The Solicitors Regulation Authority will try again next week to contact firms who have not renewed indemnity insurance.
The regulator blamed ‘poor data’ for last month contacting 1,863 firms warning them there was no evidence of insurance being secured by the 1 October deadline.
The Gazette understands top 100 firms were among those who received the email, which warned that having entered the ‘cessation period’ they could not take on any new business.
Chief executive Paul Philip said the SRA has now reassessed the data and will contact firms next week outlining their status and future steps.
He vowed the organisation will not repeat its mistake when it contacts firms.
‘What should have happened is we should have questioned the data and gone through those numbers for credibility in relation to firms on the list,’ he said. ‘There were some that it would be incredible not to have PII.

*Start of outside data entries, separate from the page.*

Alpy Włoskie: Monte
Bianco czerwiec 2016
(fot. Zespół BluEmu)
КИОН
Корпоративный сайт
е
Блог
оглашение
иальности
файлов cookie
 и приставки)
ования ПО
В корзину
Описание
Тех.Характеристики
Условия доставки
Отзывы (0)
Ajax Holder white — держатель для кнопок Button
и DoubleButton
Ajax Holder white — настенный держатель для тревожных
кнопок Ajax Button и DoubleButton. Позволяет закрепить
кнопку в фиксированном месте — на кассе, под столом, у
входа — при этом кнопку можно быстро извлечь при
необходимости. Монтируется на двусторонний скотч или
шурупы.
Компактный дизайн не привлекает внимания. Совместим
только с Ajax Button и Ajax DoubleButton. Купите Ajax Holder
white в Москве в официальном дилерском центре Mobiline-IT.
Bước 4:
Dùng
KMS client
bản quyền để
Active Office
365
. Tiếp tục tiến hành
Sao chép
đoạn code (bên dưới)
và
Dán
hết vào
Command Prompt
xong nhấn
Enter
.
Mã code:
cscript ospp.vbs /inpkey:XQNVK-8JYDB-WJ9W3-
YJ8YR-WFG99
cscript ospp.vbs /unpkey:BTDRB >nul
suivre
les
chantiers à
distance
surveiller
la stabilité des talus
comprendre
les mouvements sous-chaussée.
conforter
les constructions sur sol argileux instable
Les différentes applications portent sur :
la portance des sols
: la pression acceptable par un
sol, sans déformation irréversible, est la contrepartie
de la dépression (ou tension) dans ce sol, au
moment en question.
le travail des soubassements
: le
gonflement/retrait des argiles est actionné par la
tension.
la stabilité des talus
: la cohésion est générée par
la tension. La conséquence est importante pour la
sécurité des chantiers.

‘An organisation like the SRA has lots of moving parts and you can’t say we won’t make mistakes. Hopefully we won’t make those mistakes too often – reputations are hard fought and easily lost. Tonally and in content it was inappropriate and it shouldn’t have happened.’
Firms entering the extended policy period have three months to secure insurance if they want to continue in business.
In 2013, just 175 firms entered the extended policy period. In total 136 firms had not renewed by the end of the three-months.
Philip accepted the way the SRA had dealt with this year’s uninsured firms may have harmed its reputation with smaller firms, just as it worked on new measures to improve its standing with this sector.
He said solicitors have been open with him about the SRA’s failings on visits to firms across the country, and this feedback has helped to form some of the new initiatives.
‘I am not trying to change it to people liking us,’ he added.
‘I would like more people than at present to say they feel as if we have listened to them, even if they disagree with us.’